Il Treatise of fluxions di Maclaurin nasce anche a seguito del lavoro di Berkeley e si offre di dare solidità  alla teoria di Newton. Maclaurin altresì riconosce il fondamento delle tesi di Berkeley e rivendica l'uso nel suo trattato del rigore dei geometrici greci. Evita inoltre l'uso del concetto di infinitesimo usando nella sua trattazione solo i concetti di moto e velocità  assunti come evidenti. Nella prefazione scrive:

L'autore di quel lavoro [Berkeley] aveva presentato il metodo delle flussioni come fondato su un falso ragionamento e pieno di misteri. Le sue motivazioni sembrano essere state motivate in gran parte dalla maniera concisa in cui gli elementi di questo metodo sono stati di solito descritti; e l'essere stato frainteso da una persona delle sue capacità  mi è sembrata una prova sufficiente che si richiedesse una trattazione più completa dei loro fondamenti.
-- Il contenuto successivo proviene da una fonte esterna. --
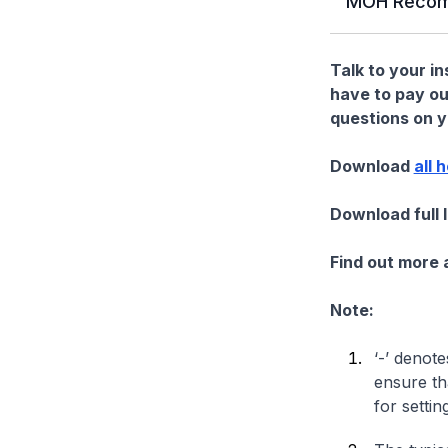
MOH Recom
Talk to your i
have to pay ou
questions on yo
Download
all 
Download full 
Find out more
Note:
‘-’ denote
ensure th
for settin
Maclaurin tuttavia non riuscirà  nel suo intento e non convincerà  i matematici del continente. Riportiamo le considerazioni di Lagrange che, poiché segue una trattazione algebrica del calcolo, non approva l'introduzione di una idea ad esso estranea: la velocità . Pertanto nella Théorie des fonctions analytique scrive:

Ma, da un lato, introdurre il movimento in un calcolo che non ha che quantità  algebriche per oggetto è introdurre una idea estranea, che costringe a considerare queste quantità  come linee percorse da un mobile; d'altro lato bisogna riconosce che non si abbia affatto una idea ben chiara di cosa sia la velocità  istantanea di un punto, quando questa velocità  è variabile; e si può vedere nel dotto "Trattato delle flussioni" di Maclaurin come sia difficile dimostrare rigorosamente il metodo delle flussioni, e quanti artifici particolari occorra impiegare per dimostrare le diverse parti di questo metodo.
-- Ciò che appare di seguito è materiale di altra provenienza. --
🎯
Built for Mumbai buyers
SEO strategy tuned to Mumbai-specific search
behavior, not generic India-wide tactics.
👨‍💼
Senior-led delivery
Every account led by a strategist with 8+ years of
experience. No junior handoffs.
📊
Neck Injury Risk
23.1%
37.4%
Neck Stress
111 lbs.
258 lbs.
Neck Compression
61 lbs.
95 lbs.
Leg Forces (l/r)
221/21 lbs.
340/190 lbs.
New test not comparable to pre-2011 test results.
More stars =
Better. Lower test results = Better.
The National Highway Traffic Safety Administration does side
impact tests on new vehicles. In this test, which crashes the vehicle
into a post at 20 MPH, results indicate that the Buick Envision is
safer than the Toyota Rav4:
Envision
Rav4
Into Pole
Osserviamo infine come anche l'impostazione algebrica dello stesso Lagrange verrà  anch'essa criticata. Infatti nel suo Cours d'analyse (1821) Cauchy si interroga sulla questione dei metodi dell'analisi ed afferma che abbia cercato di ricorrere a tutto il rigore che si esige in geometria con la finalità  di non ricorrere mai ai "ragionamenti tratti dalla generalità  dell'algebra". Egli continua asserendo che:

... [i ragionamenti tratti dalla generalità  dell'algebra] non possono essere considerati, mi sembra, che come delle intuizioni adatte a far talvolta presentire la verità , ma che poco si accordino con l'esattezza tanto vantata delle scienze matematiche.